### STUDY QUESTIONS:
(1) Print the part of the recycling article that opens with the words containing "Indeed, a new" and closes with "the average worker.".
(2) List every field of expertise that the recycling article gives for the experts who released the new study.

June 25, 2015
By Marc Bussanich
New York—New York City has made great strides increasing its recycling waste stream and informing New Yorkers with recycling information on the Web and placards posted in residential buildings’ basements throughout the city. Problem is, many New Yorkers may need to go through a recycling boot camp because many times they are either placing non-recyclable items into clearly designated recyclable bins, placing recyclable items into the wrong recyclable bin, or worse, discarding dangerous items that put recycling workers at risk of injury.
Indeed, a new study just released by environmental, occupational safety, and community benefits experts in collaboration with researchers at the University of Illinois School of Public Health reveals that 17 American recycling workers perished on the job from 2011 to 2013, and that recycling workers are more than twice as likely to be injured at work as the average worker.

### RECORDS:
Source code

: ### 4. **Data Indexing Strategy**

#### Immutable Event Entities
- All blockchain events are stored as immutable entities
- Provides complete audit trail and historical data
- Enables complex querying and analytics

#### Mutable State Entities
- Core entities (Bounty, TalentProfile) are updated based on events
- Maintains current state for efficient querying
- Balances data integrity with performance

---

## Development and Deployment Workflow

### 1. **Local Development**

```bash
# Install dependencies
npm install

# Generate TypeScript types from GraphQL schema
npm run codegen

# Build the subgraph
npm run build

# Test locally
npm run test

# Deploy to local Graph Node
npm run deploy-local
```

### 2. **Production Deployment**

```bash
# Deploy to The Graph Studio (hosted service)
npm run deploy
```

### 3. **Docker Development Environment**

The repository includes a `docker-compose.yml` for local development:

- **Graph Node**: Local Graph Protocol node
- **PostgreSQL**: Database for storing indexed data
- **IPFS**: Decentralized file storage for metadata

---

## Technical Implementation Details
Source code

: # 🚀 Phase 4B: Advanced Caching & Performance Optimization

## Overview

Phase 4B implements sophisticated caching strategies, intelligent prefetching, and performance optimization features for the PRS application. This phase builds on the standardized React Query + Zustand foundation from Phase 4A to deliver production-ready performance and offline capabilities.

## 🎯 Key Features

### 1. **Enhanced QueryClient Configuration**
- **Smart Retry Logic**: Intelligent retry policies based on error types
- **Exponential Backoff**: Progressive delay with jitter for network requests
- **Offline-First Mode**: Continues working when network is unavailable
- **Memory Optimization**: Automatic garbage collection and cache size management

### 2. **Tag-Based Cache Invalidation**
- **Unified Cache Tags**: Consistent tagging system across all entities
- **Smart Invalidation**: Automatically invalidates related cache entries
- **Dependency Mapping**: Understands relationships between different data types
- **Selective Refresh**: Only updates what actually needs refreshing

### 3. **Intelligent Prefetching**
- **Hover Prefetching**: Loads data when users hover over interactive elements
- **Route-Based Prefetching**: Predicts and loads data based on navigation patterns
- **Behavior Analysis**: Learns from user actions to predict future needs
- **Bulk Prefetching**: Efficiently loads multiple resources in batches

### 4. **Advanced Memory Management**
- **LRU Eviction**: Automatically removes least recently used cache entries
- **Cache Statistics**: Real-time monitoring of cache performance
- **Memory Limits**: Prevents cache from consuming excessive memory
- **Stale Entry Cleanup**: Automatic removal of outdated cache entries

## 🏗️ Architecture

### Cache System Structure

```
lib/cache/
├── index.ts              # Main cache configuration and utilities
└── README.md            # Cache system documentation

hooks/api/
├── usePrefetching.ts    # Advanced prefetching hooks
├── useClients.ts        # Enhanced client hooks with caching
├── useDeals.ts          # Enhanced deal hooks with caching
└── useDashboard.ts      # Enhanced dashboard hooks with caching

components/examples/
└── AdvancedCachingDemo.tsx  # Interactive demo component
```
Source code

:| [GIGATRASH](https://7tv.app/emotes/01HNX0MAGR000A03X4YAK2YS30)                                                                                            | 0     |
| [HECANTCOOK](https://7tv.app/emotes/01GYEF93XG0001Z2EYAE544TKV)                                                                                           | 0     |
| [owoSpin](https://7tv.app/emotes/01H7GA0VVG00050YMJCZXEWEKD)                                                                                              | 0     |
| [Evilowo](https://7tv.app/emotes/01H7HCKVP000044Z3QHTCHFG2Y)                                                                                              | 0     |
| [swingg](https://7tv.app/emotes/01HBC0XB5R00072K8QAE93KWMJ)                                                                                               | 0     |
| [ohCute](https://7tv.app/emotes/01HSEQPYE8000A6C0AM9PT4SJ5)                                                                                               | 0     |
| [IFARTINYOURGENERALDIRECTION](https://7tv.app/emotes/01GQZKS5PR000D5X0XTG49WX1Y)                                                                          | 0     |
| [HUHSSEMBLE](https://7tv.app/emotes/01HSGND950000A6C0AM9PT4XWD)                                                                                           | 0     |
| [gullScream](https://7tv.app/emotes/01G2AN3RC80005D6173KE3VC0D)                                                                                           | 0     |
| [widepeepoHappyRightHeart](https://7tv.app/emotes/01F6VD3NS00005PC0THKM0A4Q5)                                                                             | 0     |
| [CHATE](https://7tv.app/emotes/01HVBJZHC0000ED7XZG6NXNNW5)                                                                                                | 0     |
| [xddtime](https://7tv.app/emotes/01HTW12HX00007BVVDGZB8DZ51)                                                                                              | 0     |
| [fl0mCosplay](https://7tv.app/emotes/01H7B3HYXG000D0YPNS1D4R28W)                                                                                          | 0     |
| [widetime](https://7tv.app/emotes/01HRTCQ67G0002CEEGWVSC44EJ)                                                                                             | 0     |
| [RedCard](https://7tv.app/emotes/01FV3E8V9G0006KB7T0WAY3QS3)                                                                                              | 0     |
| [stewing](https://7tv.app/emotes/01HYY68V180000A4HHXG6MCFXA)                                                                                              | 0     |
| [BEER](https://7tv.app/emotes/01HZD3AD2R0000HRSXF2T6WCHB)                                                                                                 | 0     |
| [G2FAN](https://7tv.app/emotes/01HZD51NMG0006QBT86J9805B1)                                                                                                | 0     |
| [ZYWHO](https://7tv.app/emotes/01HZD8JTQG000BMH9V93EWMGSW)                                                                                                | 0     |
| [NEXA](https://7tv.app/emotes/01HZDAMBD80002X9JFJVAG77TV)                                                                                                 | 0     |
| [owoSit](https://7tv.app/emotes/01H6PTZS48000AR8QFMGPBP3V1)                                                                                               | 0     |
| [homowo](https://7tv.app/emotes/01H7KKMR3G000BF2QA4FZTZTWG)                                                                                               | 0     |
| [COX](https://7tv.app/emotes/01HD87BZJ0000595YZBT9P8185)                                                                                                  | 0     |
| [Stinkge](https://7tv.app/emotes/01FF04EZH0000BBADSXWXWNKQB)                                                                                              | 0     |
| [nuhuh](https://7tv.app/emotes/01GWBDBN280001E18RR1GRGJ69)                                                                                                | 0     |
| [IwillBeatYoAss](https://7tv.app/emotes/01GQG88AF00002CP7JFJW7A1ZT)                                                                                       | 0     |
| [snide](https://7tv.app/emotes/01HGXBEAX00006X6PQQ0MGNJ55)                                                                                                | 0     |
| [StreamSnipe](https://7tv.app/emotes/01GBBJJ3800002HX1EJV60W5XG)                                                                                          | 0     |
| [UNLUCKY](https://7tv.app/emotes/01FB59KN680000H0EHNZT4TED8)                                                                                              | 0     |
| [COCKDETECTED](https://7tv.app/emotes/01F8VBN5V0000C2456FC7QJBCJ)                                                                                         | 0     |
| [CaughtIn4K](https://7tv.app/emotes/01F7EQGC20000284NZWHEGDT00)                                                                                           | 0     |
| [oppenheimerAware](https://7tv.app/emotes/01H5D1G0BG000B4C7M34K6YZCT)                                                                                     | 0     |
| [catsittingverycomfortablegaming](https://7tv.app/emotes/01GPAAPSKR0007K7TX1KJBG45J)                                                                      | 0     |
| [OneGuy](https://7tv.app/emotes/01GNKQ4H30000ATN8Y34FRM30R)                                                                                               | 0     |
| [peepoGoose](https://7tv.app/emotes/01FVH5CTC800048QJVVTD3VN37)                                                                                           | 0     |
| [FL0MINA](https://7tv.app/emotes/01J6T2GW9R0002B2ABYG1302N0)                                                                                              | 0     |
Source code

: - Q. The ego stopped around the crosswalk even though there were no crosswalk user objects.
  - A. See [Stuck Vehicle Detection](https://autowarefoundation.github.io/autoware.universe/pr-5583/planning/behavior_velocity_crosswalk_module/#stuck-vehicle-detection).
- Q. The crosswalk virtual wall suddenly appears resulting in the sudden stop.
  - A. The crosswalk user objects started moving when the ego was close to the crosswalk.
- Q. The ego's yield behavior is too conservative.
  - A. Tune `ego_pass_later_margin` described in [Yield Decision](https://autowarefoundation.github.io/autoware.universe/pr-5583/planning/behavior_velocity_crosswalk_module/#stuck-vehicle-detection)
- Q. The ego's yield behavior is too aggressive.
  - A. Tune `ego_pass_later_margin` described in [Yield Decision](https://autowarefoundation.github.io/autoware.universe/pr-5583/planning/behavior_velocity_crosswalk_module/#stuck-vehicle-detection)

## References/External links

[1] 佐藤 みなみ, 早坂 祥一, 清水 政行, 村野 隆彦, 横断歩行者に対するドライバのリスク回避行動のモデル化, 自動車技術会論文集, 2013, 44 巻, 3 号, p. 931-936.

### TASK SOLUTIONS:
(1)
Indeed, a new study just released by environmental, occupational safety, and community benefits experts in collaboration with researchers at the University of Illinois School of Public Health reveals that 17 American recycling workers perished on the job from 2011 to 2013, and that recycling workers are more than twice as likely to be injured at work as the average worker.

(2)
- Environmental
- Occupational safety
- Community benefits